WORK INSTRUCTIONS
Extract the lines that carry the string "protein" from the listing.
═════ AVAILABLE DATA ═════
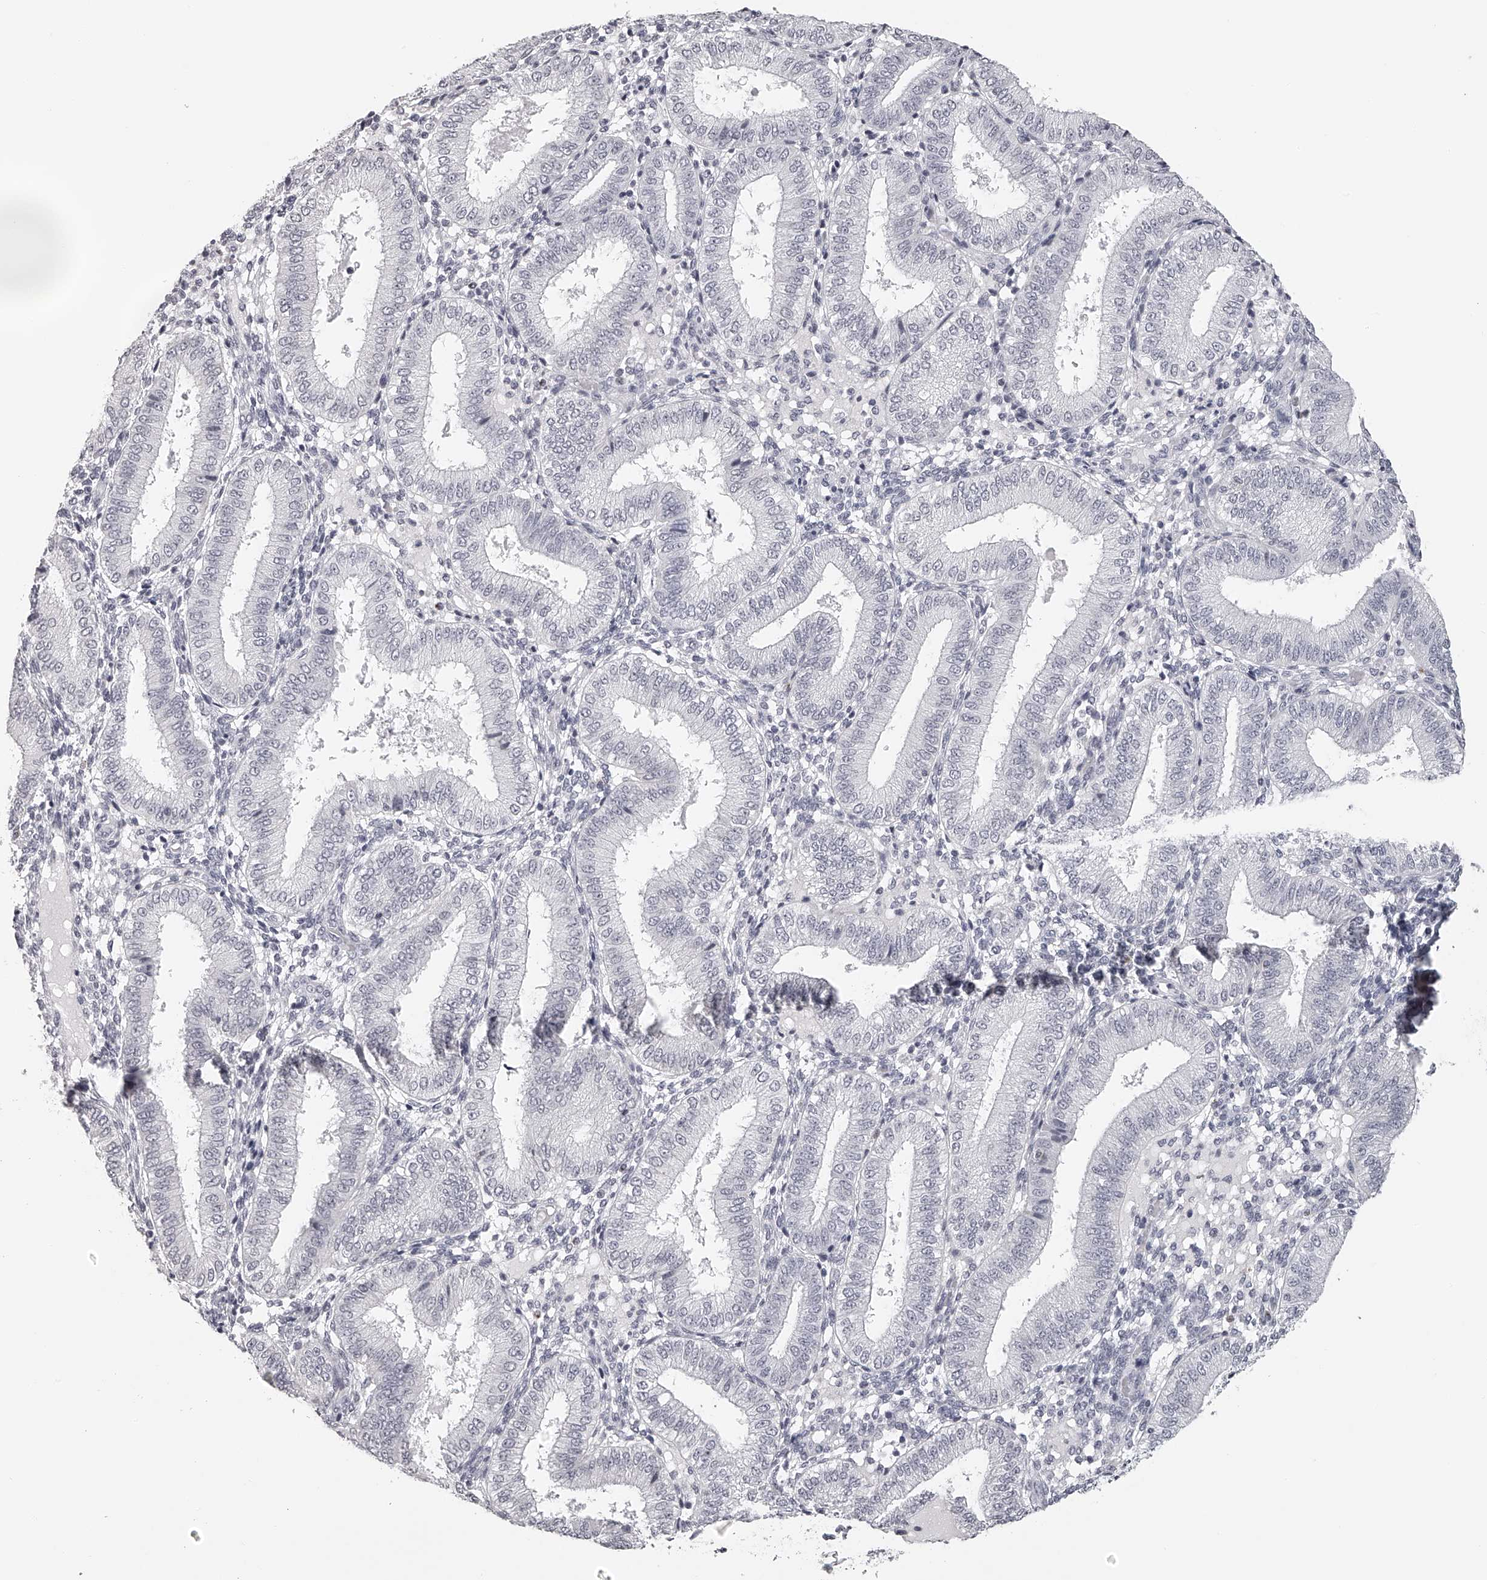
{"staining": {"intensity": "negative", "quantity": "none", "location": "none"}, "tissue": "endometrium", "cell_type": "Cells in endometrial stroma", "image_type": "normal", "snomed": [{"axis": "morphology", "description": "Normal tissue, NOS"}, {"axis": "topography", "description": "Endometrium"}], "caption": "This is a photomicrograph of immunohistochemistry (IHC) staining of normal endometrium, which shows no positivity in cells in endometrial stroma. (DAB (3,3'-diaminobenzidine) IHC, high magnification).", "gene": "SEC11C", "patient": {"sex": "female", "age": 39}}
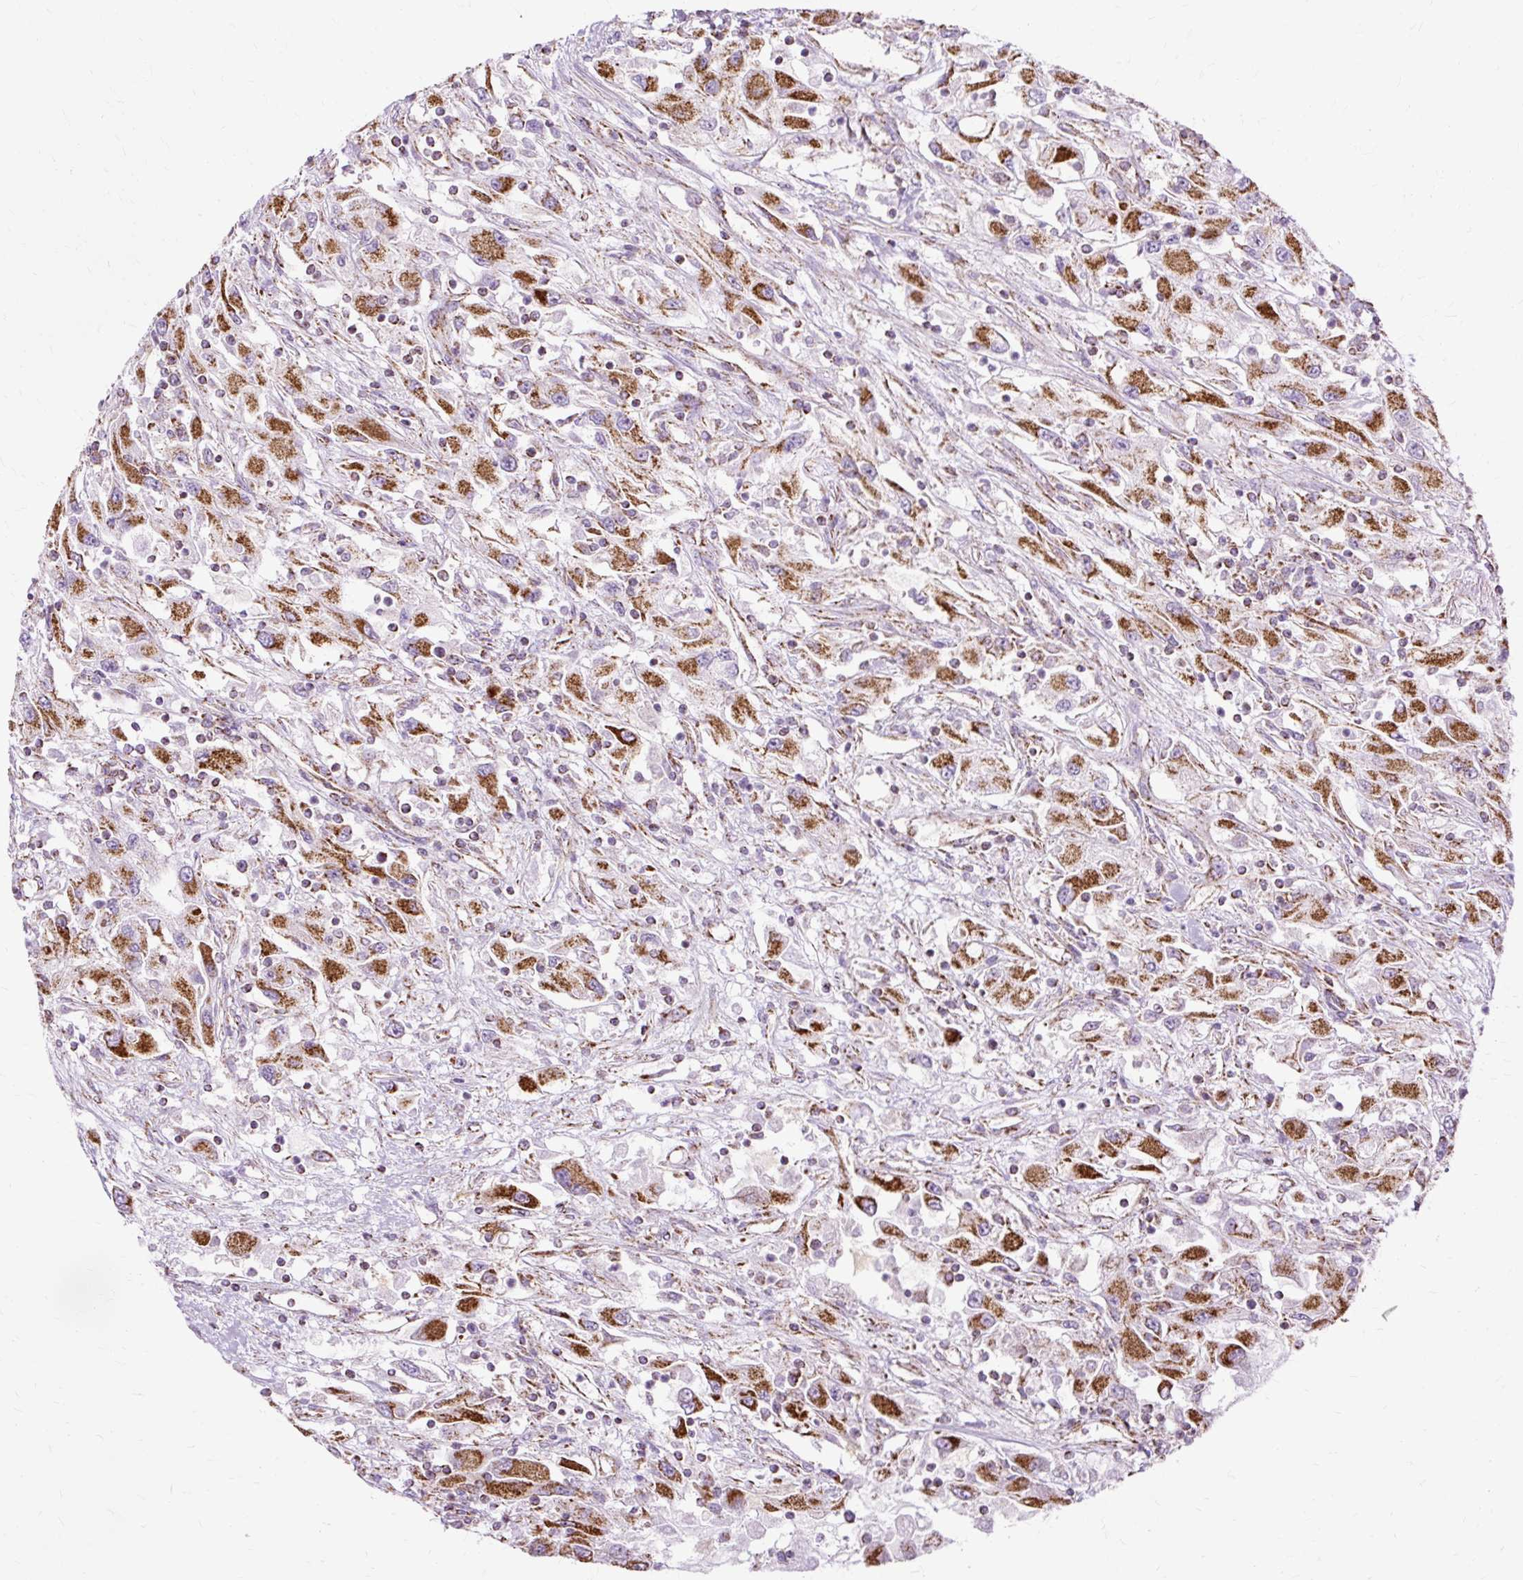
{"staining": {"intensity": "strong", "quantity": ">75%", "location": "cytoplasmic/membranous"}, "tissue": "renal cancer", "cell_type": "Tumor cells", "image_type": "cancer", "snomed": [{"axis": "morphology", "description": "Adenocarcinoma, NOS"}, {"axis": "topography", "description": "Kidney"}], "caption": "Adenocarcinoma (renal) stained with a protein marker exhibits strong staining in tumor cells.", "gene": "DLAT", "patient": {"sex": "female", "age": 67}}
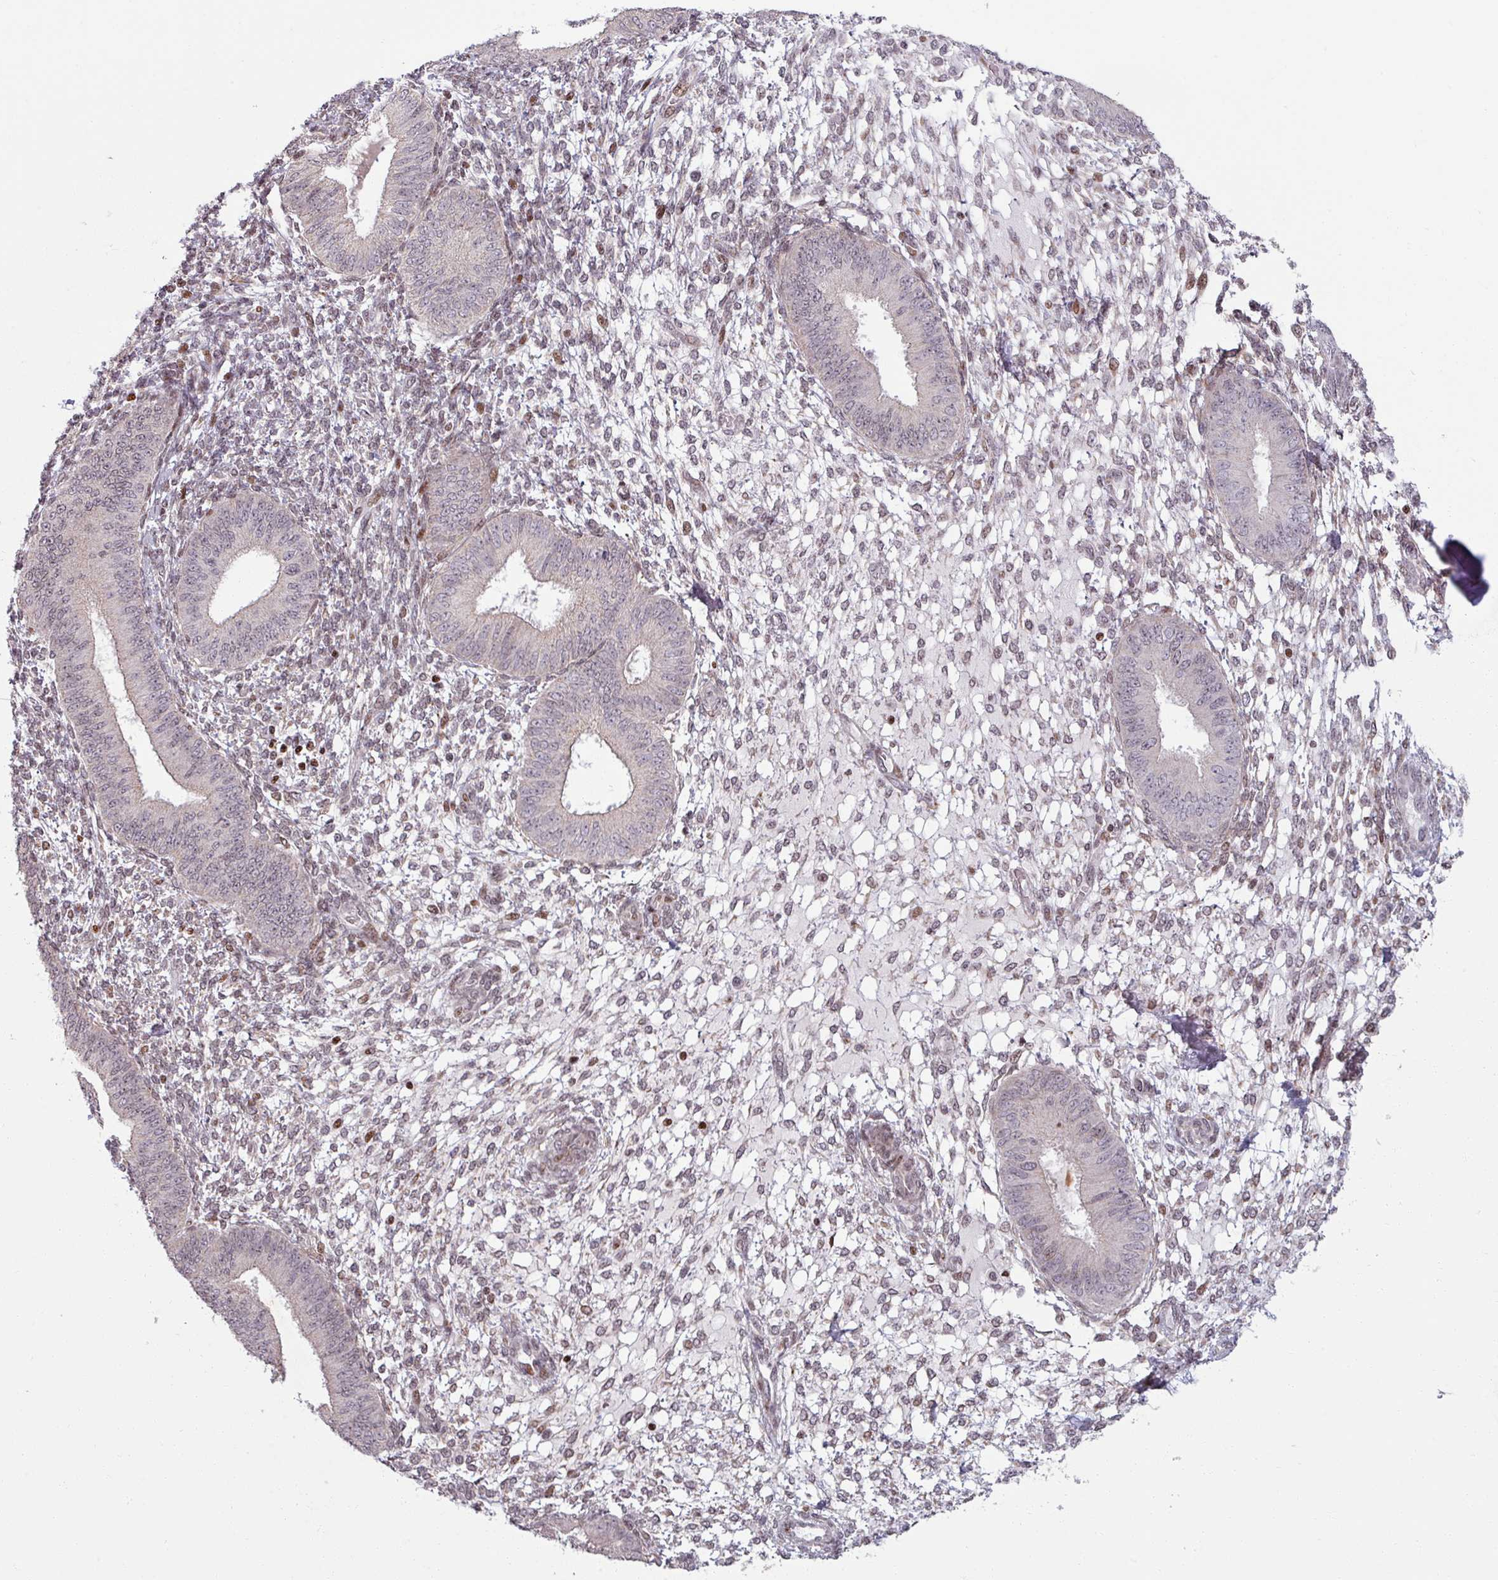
{"staining": {"intensity": "moderate", "quantity": "25%-75%", "location": "nuclear"}, "tissue": "endometrium", "cell_type": "Cells in endometrial stroma", "image_type": "normal", "snomed": [{"axis": "morphology", "description": "Normal tissue, NOS"}, {"axis": "topography", "description": "Endometrium"}], "caption": "A brown stain highlights moderate nuclear expression of a protein in cells in endometrial stroma of benign endometrium. (DAB (3,3'-diaminobenzidine) IHC with brightfield microscopy, high magnification).", "gene": "NCOR1", "patient": {"sex": "female", "age": 49}}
═════
TASK RESULT
{"staining": {"intensity": "strong", "quantity": ">75%", "location": "cytoplasmic/membranous"}, "tissue": "renal cancer", "cell_type": "Tumor cells", "image_type": "cancer", "snomed": [{"axis": "morphology", "description": "Adenocarcinoma, NOS"}, {"axis": "topography", "description": "Kidney"}], "caption": "Adenocarcinoma (renal) stained with a protein marker exhibits strong staining in tumor cells.", "gene": "DLAT", "patient": {"sex": "female", "age": 67}}
{"staining": {"intensity": "moderate", "quantity": "25%-75%", "location": "nuclear"}, "tissue": "endometrium", "cell_type": "Cells in endometrial stroma", "image_type": "normal", "snomed": [{"axis": "morphology", "description": "Normal tissue, NOS"}, {"axis": "topography", "description": "Endometrium"}], "caption": "A brown stain highlights moderate nuclear expression of a protein in cells in endometrial stroma of benign endometrium. (DAB (3,3'-diaminobenzidine) IHC with brightfield microscopy, high magnification).", "gene": "NCOR1", "patient": {"sex": "female", "age": 49}}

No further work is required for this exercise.